Was there any material you got from the boys that you absolutely couldn't use?
Laura: Yes. Anwar filmed Suddam Huseein's execution off the internet from start to finish. We made a decision not to include that in film.

Ivan: We had a big debate about whether or not that should go into the film.

Laura: Yeah, it was one of those things where to see it, it just gets you. But we had to ask ourselves, does it help our story? No.

Was there anything you would have liked to include in the film that didn't make the final cut?
Ivan: [pause] I'd say that sequence [laughs] . It was a good discussion to have because editorially it could get pretty sticky, but at the end of the day we didn't want to endanger anybody by putting stuff in that wouldn't be in their best interest.

Do you know what the graduation rate was for that year's senior class?
Laura: That is a great question!

Ivan: I don't know.

One of the things that really surprised me in the film was Haydar failing the English portion of his final exam.
Laura: If there was one thing that we could further explore, for me it would have to be that, because Haydar's English is fantastic. I speak to Haydar on the phone, and I can speak to him like I'm speaking to you, and he will understand every singly exact word and tell you which ones he doesn't understand. That boy did not fail his English exam; I'm convinced of it. And I'm convinced that his exam was switched out.
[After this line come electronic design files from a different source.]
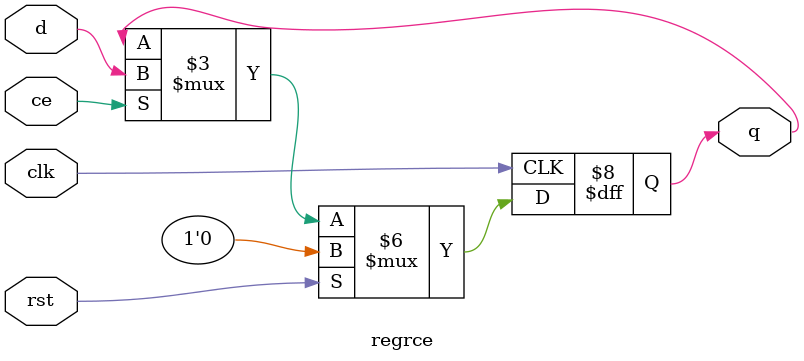
<source format=v>


//
// rregce
//
// clock enabled register with reset
//
// load a new value if ce = 1 and rising edge of clock, else
// hold the old value.
//
//
module regrce #(parameter WIDTH = 1)
   (
    output reg [WIDTH-1:0] q,
    input wire [WIDTH-1:0]  d,
    input wire		   ce,    //clock enable
    input wire             rst,   // synchronous reset
    input wire		   clk);

   always @(posedge clk) begin
      if (rst)
	q <= {WIDTH{1'b0}};
      else begin
	 if (ce)
	   q <= d;
	 else
	   q <= q;
      end
   end

endmodule


</source>
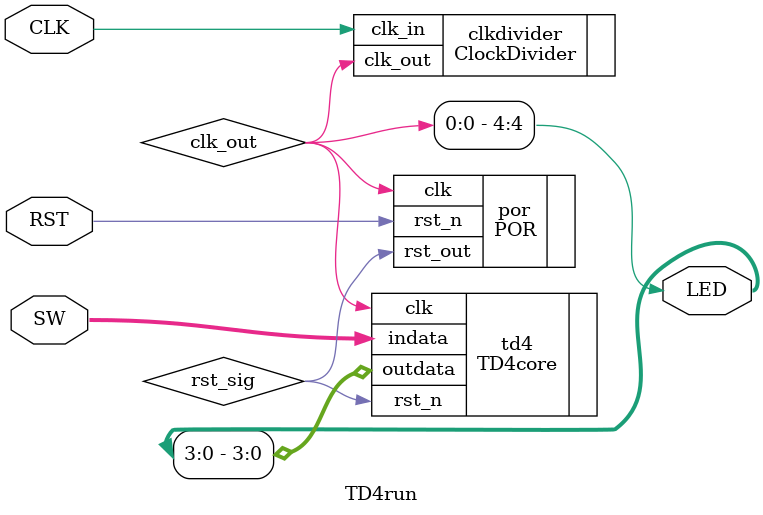
<source format=v>

module TD4run(
    input wire [0:0] CLK, RST,
    input wire [3:0] SW,
    output wire [4:0] LED
    );

    wire [0:0] rst_sig, clk_out;
    ClockDivider clkdivider(.clk_in(CLK), .clk_out(clk_out));
    POR por(.clk(clk_out), .rst_n(RST), .rst_out(rst_sig));
    TD4core td4(.clk(clk_out), .rst_n(rst_sig), .indata(SW), .outdata(LED[3:0]));
    
    assign LED[4] = clk_out;

endmodule

</source>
Ivan: Yeah, there were lots of allegations of corruption.

Laura: Anwar said it himself: "I study on cold days, I study on hot days, I study on violent days." The kids were smart. It just doesn't make sense. It's a survivalist economy-do whatever you have to do to prepare your family to get out.

Have you been in touch with the boys since the end of production?
Laura: I'd say that I communicate with them almost every day. Since I've been at the festival, it's been a bit tough with all the screenings and meetings we have to go to. But when I'm at home back in London, I usually chat with at least two of them online on a daily basis. They're incredibly internet savvy.
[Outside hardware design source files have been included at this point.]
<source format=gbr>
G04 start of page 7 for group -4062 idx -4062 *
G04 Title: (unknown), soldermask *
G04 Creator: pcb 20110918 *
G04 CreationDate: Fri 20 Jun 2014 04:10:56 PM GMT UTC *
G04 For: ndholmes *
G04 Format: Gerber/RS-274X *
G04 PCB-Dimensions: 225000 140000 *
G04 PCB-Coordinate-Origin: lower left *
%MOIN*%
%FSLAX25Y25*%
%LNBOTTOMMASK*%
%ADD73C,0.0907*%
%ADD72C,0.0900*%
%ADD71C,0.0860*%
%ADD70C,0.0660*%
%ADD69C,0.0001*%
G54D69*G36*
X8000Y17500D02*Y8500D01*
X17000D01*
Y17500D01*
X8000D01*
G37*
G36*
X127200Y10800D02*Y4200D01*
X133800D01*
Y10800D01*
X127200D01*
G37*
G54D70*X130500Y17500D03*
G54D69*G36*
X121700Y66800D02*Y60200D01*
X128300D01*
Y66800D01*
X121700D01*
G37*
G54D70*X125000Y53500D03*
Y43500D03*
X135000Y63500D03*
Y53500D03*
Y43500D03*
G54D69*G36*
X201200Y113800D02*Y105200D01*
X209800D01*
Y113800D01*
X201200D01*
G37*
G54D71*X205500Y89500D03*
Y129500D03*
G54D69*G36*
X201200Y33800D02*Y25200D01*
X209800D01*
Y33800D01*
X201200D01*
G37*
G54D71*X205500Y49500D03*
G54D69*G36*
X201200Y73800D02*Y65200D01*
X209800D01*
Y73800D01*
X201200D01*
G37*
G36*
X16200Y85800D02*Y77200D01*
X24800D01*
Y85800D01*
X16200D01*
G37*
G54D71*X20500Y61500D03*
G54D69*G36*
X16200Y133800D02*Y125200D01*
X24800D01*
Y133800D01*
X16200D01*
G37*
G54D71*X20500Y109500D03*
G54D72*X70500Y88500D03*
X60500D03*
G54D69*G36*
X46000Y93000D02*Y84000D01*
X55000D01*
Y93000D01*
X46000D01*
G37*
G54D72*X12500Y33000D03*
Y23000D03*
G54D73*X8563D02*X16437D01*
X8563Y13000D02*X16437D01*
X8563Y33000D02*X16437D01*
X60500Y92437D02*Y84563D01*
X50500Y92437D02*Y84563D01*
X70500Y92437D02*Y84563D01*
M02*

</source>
Baghdad High is up for an award at this year's Tribeca Film Festival. How would it feel to win?
Laura: It'd be insane! Christmas for the rest of the year!

How do you think it would be for the boys?
Laura: I don't know how much it would mean to them. I don't know if they understand what this is all about. Winning. We tried to get them Visas to screen the film in London and we got them as far as Jordan before the British government denied their Visas. They were devastated; there were tears all around. But I'm happy to report that along with the help of HBO, we managed to get Ali and his family to New York. He literally just arrived by train at Penn Station last night at midnight, and he's going to the premier screening. It will be interesting to watch him. He's not going to be there to watch the film as much as he will be there to watch the audience. I don't think they get it-they don't understand how amazing this thing that they created is.
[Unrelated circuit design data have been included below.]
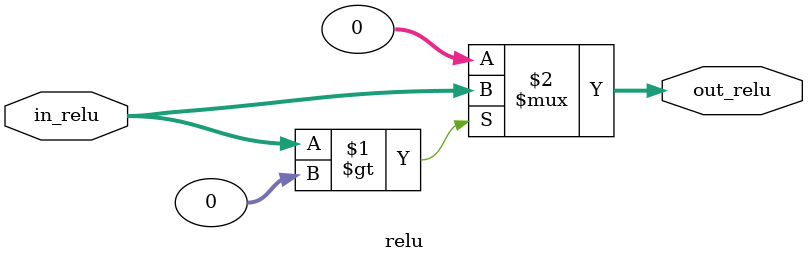
<source format=sv>
module relu
(
    input  int  in_relu,
    output int  out_relu
);
    assign  out_relu = (in_relu > 0) ? in_relu : 0;
endmodule

</source>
What would you like the audiences to walk away with after seeing this film?
Ivan: Hopefully, that not all Iraqis are extremists, that not all Iraqis are just out to destroy their country. Not all kids hate Americans [laughs]. You know, the kids in Iraq just want to get on with life, like everybody else. And they care much more about very basic things in life, like they want to graduate from school, they want to be safe, they want to have girlfriends, play sports, listen to music. They're just like everybody else and it was very important for us to show that, because if you just look at the headlines about Iraq, you could be forgiven for coming away with the idea that everybody is extreme and radical and out to hurt each other, and it's nonsense. There's a whole generation of kids out there who are not being poisoned by all of this.